---------- Exercise material ----------
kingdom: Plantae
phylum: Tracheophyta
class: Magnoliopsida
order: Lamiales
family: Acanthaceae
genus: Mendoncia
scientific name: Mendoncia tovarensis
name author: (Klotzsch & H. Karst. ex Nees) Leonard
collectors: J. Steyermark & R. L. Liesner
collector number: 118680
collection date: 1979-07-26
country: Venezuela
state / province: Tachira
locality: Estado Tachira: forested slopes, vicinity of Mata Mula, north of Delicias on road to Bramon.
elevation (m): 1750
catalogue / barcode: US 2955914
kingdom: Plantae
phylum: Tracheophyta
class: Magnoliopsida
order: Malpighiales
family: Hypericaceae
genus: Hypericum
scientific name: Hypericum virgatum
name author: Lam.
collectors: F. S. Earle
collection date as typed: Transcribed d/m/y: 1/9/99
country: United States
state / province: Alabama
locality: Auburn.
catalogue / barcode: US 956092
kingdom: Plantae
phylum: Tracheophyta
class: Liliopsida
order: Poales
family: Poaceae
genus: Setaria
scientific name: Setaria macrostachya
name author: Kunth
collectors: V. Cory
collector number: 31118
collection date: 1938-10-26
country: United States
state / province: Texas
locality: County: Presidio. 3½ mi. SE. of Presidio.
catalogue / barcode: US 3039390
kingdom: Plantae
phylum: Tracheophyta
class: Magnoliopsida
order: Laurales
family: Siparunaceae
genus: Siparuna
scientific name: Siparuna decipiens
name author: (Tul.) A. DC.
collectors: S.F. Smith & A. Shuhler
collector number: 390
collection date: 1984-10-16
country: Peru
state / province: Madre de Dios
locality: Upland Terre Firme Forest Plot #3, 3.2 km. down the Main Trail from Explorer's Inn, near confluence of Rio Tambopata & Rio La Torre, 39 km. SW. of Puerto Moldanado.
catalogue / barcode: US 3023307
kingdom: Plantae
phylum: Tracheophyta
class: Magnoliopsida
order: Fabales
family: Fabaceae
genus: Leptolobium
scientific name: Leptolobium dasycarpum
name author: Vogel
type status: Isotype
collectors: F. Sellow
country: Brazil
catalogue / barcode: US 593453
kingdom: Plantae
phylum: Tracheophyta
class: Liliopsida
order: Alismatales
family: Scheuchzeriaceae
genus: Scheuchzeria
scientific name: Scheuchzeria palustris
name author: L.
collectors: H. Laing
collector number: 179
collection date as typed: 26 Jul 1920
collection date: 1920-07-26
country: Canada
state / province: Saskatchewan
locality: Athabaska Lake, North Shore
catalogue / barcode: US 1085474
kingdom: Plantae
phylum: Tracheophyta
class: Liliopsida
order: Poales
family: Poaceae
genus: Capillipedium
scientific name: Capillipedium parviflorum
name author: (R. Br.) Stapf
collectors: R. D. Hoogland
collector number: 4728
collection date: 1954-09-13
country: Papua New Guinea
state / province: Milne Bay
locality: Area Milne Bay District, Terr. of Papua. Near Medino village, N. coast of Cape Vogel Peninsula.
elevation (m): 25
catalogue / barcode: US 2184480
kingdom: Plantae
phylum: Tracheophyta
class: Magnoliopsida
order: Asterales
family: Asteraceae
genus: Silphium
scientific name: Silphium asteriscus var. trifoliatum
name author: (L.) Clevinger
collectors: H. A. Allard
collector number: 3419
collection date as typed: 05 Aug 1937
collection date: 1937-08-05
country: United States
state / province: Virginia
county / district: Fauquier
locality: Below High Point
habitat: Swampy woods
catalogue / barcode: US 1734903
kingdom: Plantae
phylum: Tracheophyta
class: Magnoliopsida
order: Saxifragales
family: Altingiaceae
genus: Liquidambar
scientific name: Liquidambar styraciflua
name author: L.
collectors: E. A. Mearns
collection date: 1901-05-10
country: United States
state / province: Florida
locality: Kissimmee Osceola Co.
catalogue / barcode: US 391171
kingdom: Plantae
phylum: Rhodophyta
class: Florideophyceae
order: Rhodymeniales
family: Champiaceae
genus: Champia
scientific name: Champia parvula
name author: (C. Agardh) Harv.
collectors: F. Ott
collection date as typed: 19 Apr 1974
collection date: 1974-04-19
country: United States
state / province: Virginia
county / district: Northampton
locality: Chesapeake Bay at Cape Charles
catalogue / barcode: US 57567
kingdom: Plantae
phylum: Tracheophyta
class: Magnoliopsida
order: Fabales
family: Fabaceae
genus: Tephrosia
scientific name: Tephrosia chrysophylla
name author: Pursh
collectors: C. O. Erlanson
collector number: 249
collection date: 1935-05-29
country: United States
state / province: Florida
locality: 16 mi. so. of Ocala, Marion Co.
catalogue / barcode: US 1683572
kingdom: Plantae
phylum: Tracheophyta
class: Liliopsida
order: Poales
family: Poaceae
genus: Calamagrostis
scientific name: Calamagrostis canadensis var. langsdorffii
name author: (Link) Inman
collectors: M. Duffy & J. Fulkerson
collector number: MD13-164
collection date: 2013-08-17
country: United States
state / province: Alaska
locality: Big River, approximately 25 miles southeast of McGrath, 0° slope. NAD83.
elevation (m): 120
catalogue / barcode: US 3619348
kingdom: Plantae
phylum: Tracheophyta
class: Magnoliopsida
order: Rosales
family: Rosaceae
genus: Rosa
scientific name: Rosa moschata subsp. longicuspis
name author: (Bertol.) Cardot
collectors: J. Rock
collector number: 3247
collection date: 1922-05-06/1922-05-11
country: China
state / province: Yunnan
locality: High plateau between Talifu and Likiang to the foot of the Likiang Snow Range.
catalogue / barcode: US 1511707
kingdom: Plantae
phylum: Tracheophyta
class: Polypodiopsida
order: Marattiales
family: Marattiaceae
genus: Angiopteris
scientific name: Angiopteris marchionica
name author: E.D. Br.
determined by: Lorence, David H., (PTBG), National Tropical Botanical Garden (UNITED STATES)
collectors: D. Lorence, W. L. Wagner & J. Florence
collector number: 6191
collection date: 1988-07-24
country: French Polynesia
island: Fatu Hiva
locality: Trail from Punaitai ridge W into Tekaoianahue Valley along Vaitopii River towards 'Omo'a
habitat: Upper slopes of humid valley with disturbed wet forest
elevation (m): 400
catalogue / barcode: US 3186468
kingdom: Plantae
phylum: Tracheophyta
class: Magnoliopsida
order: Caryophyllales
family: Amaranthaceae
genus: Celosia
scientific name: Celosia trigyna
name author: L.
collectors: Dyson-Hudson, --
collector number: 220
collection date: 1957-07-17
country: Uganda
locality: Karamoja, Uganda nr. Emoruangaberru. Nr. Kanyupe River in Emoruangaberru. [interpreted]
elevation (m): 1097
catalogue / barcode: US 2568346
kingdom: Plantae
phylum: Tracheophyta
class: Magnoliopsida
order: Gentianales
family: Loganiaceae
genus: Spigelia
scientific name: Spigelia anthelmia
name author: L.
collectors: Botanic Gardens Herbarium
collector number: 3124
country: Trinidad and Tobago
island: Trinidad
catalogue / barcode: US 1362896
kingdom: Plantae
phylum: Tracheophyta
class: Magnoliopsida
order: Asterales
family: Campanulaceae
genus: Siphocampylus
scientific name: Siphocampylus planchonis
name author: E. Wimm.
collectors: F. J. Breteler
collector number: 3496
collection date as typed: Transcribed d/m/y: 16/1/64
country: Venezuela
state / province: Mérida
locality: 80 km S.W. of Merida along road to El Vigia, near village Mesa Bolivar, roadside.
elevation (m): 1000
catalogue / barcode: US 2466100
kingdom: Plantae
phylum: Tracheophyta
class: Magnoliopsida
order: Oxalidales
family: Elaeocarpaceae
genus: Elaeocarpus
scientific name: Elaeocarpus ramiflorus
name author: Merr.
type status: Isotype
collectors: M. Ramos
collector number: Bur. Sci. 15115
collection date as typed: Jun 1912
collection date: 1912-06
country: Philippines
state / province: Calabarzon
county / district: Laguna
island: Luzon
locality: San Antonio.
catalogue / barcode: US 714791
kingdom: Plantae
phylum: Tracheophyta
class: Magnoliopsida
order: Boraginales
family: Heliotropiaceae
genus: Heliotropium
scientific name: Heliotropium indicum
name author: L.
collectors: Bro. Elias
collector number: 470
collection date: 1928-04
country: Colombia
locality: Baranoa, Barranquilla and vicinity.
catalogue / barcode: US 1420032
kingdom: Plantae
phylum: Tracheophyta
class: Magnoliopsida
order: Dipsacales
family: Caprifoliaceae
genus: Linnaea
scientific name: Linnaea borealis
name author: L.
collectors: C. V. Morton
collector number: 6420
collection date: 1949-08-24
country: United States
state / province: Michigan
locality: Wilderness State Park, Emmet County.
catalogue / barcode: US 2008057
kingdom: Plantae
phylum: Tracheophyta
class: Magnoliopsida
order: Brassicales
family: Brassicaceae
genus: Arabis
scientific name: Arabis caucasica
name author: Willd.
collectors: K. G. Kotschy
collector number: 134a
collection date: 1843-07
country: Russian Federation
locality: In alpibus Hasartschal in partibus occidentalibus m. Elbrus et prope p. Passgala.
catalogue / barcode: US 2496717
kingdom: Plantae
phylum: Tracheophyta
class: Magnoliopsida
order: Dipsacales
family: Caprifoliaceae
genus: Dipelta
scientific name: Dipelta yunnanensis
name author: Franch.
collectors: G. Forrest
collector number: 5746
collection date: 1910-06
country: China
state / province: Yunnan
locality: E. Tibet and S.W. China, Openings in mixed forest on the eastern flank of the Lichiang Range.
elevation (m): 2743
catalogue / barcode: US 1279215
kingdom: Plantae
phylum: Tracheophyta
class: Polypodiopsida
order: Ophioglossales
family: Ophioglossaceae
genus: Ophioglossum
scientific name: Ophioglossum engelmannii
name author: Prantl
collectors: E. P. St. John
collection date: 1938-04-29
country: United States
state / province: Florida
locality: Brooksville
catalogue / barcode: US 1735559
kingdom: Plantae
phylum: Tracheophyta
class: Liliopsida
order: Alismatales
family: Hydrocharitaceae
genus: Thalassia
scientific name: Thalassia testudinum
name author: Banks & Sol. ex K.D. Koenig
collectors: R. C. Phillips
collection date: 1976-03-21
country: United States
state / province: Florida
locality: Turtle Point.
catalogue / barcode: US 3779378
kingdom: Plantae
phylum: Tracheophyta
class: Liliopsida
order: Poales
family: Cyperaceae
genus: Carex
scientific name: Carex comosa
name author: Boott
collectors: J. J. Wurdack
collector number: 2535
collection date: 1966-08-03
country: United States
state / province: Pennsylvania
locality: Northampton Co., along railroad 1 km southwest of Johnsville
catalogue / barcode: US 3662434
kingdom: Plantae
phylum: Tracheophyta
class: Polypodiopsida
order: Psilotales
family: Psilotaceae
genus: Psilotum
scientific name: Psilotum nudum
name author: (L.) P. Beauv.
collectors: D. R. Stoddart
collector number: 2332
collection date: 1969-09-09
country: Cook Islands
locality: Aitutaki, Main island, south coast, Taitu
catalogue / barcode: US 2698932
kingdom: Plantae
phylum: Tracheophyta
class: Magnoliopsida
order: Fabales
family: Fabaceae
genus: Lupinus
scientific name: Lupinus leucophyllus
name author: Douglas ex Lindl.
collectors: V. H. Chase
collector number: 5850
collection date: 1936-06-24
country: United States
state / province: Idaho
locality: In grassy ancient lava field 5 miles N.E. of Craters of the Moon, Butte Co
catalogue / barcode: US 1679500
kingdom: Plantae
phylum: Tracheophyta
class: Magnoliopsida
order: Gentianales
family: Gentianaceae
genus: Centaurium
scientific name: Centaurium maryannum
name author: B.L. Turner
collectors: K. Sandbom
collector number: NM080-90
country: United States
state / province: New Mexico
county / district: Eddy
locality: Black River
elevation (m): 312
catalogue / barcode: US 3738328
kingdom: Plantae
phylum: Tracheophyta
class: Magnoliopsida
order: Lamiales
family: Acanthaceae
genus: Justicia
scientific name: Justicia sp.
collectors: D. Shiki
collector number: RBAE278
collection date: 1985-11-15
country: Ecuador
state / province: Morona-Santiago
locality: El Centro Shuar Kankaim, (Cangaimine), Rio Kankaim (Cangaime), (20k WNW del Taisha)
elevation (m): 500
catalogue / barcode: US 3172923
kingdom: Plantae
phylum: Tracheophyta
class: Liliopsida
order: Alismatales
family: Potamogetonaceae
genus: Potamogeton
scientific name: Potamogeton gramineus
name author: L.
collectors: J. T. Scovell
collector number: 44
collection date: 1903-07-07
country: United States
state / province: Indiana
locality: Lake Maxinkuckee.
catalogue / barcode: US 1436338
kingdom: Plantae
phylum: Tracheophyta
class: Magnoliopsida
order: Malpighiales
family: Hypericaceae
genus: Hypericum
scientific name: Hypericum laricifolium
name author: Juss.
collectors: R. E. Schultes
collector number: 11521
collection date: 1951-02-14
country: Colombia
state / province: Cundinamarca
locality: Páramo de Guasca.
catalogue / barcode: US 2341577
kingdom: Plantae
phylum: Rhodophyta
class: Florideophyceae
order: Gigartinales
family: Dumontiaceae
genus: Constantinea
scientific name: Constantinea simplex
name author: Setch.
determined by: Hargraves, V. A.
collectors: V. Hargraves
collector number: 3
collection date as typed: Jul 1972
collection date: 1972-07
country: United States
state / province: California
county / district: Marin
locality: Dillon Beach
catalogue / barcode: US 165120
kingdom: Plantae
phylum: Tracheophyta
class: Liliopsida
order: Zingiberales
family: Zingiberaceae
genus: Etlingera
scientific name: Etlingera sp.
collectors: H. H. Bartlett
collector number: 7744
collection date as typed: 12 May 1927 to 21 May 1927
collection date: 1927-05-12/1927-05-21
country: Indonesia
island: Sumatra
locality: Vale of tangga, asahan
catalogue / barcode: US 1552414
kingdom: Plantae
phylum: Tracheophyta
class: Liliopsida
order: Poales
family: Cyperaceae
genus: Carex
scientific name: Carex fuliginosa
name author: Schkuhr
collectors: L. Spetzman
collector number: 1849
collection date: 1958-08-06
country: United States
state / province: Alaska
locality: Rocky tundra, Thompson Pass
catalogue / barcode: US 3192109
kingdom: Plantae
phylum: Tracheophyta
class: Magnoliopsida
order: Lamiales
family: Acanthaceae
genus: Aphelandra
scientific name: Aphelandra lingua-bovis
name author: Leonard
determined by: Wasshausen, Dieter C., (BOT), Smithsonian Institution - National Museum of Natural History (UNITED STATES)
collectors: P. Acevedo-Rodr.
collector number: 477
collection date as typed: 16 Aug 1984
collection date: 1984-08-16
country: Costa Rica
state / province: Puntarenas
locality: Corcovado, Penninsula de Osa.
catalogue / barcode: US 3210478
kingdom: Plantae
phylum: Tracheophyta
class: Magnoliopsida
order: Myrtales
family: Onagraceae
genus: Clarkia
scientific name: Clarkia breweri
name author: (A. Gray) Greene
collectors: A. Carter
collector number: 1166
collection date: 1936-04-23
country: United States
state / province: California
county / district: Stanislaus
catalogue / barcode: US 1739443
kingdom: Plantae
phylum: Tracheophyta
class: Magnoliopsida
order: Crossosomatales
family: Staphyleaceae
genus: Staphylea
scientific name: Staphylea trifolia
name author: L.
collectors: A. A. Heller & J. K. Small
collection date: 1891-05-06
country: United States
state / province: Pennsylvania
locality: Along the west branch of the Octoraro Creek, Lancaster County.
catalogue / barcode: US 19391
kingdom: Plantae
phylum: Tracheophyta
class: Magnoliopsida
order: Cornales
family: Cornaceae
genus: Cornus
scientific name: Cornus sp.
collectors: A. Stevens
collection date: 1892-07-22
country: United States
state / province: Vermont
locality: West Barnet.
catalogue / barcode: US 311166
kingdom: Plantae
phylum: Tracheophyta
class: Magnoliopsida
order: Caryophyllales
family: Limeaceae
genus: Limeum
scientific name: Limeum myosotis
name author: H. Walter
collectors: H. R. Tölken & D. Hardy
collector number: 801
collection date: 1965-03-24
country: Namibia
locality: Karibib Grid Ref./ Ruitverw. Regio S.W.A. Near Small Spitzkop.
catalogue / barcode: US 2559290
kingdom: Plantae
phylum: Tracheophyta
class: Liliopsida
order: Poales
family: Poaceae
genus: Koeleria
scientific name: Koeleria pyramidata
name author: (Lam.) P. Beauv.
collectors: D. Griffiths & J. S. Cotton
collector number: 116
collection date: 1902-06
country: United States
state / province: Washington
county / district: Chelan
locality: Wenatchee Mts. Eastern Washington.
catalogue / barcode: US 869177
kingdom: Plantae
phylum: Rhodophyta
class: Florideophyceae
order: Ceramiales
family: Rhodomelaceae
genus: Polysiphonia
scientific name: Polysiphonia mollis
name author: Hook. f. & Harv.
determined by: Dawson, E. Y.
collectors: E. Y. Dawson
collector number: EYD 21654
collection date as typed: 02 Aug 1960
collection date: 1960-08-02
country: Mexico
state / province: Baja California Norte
----------
=== The exercise ===
Reproduce every line from the beginning of the rows down to and including the line containing "collector number: 31118".

=== Written reply ===
kingdom: Plantae
phylum: Tracheophyta
class: Magnoliopsida
order: Lamiales
family: Acanthaceae
genus: Mendoncia
scientific name: Mendoncia tovarensis
name author: (Klotzsch & H. Karst. ex Nees) Leonard
collectors: J. Steyermark & R. L. Liesner
collector number: 118680
collection date: 1979-07-26
country: Venezuela
state / province: Tachira
locality: Estado Tachira: forested slopes, vicinity of Mata Mula, north of Delicias on road to Bramon.
elevation (m): 1750
catalogue / barcode: US 2955914
kingdom: Plantae
phylum: Tracheophyta
class: Magnoliopsida
order: Malpighiales
family: Hypericaceae
genus: Hypericum
scientific name: Hypericum virgatum
name author: Lam.
collectors: F. S. Earle
collection date as typed: Transcribed d/m/y: 1/9/99
country: United States
state / province: Alabama
locality: Auburn.
catalogue / barcode: US 956092
kingdom: Plantae
phylum: Tracheophyta
class: Liliopsida
order: Poales
family: Poaceae
genus: Setaria
scientific name: Setaria macrostachya
name author: Kunth
collectors: V. Cory
collector number: 31118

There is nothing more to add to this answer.